Compito 1
Elenca, per favore, tutte le persone nominate nell'articolo su Guadalcanal.
Compito 2
Nell'articolo su Guadalcanal, a quali due scopi servì lo sbarco in Normandia secondo lo storico Antony Beevor?
Compito 3
Scrivi il seguito dell'articolo su Guadalcanal, partendo subito dopo l'ultima frase riportata.

Estratto del testo
★ ★ ★ ★ ★

[ISSN 1974-028X]

[REGISTRAZIONE AL TRIBUNALE CIVILE DI ROMA N° 577/2007 DEL 21 DICEMBRE] *

 

165 / SETTEMBRE 2021 (CXCVI)


contemporanea

GUADALCANAL 1942-1943

LA SVOLTA DEFINITIVA NELLA GUERRA DEL PACIFICO?

di Lorenzo Lena

 

Trovare un punto di svolta in un conflitto globale durato sei anni, che si stima abbia causato sessanta milioni di morti, è esercizio inevitabilmente arbitrario. La frase attribuita a Winston Churchill su El Alamein, “Prima non avevamo mai vinto, dopo non avremmo più perso”, racchiude una verità: i momenti di svolta furono numerosi, legati alle diverse fasi e ai diversi fronti di guerra. Alcuni sono memoria collettiva, vedasi lo sbarco in Normandia che per lo storico Antony Beevor servì sia a sconfiggere Hitler sia a tenere Stalin fuori dall’Europa occidentale. Per il Pacifico, scenario esotico e lontano, si ricordano Pearl Harbor, ogni 7 dicembre, e Midway ogniqualvolta il filone hollywoodiano torna sull’argomento.

★ ★ ★ ★ ★

Elenco fornito
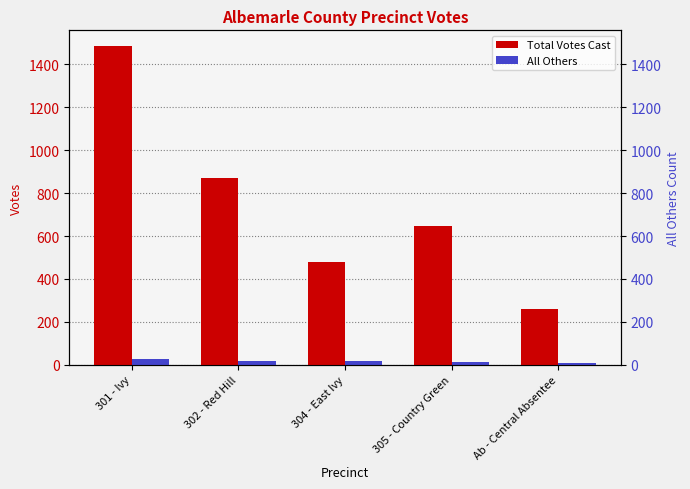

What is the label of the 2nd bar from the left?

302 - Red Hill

★ ★ ★ ★ ★

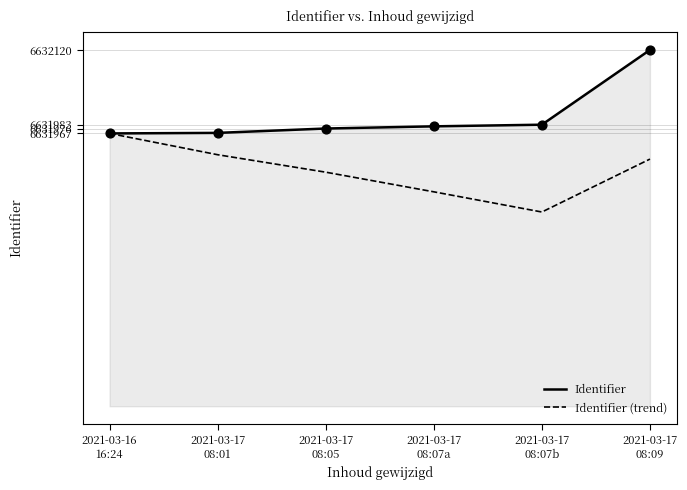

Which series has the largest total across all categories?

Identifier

★ ★ ★ ★ ★

Risultato 1
Lorenzo Lena, Winston Churchill, Antony Beevor, Hitler, Stalin

Risultato 2
A sconfiggere Hitler e a tenere Stalin fuori dall'Europa occidentale.

Risultato 3
 

C’è però un’isola, nel Pacifico meridionale a nord dell’Australia, dove è avvenuta la svolta più lunga, sette mesi di battaglia, e meno appariscente del conflitto. A Guadalcanal si è avuto lo scontro, decisamente raro nella storia militare, tra due opposte iniziative strategiche. L’ultima spinta verso sud delle forze imperiali giapponesi, ancora pericolose dopo il disastro subito a Midway e decise a isolare l’Australia, e la prima offensiva americana, ancora con mezzi e risorse al limite, intesa a mettere in sicurezza l’alleato e quindi l’intera regione.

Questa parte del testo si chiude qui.